It's no longer news that the Bush Administration is cavalier about the law and civil liberties. Thanks to Dick Cheney, David Addington and John Yoo, Bush and his minions have bent the rules whenever and wherever it suited their purpose.
Nevertheless, it is more than a little alarming to see the extent of the Bush secret surveillance program. Reporter Eric Lichtblau does just that in a his book Bush's Law: The Remaking of American Justice, just out from Pantheon Books.
In a New York Times book review published this week, attorney Jeffrey Rosen writes that Lichtblau's book "documents, with scrupulous detail, the broader costs of the Bush administration's excesses for innocent victims and for the rule of law."

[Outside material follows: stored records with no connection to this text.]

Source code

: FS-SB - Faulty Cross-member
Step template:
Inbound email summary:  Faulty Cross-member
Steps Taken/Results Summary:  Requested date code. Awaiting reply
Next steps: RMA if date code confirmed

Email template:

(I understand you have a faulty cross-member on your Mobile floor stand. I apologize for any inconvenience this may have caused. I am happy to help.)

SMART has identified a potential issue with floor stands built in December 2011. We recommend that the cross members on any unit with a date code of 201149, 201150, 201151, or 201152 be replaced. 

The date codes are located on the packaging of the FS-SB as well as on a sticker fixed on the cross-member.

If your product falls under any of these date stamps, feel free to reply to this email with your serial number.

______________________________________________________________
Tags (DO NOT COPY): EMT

Some 2,700 men were locked up after 9/11, Rosen notes, most of whom were never shown to have links to terrorism.
Some examples from Lichtblau's research: Taj Bhatti, an elderly Pakistani doctor in Virginia, "whose house and computer discs were surreptitiously ransacked and who was secretly imprisoned…."
There's also Brandon Mayfield, a former Army officer whose who was secretly (there's that word again) searched and who was arrested in connection with the Madrid train bombing. Only one problem: the whole business was based on a mistaken fingerprint match. (Mayfield eventually won an apology from the government, along with a $2 million settlement.)
The extent of the administration's zealousness doesn't stop there. Lichtblau also reveals how the Bush team retaliated against its critics, including Lichtblau himself.
Thanks to Lichtblau and fellow reporter James Risen, the public now knows that, in Rosen's words, "the president and his aides approved a secret eavesdropping program that many of his own lawyers thought was illegal, lied about it to the press and public and then attacked the journalists who disclosed it."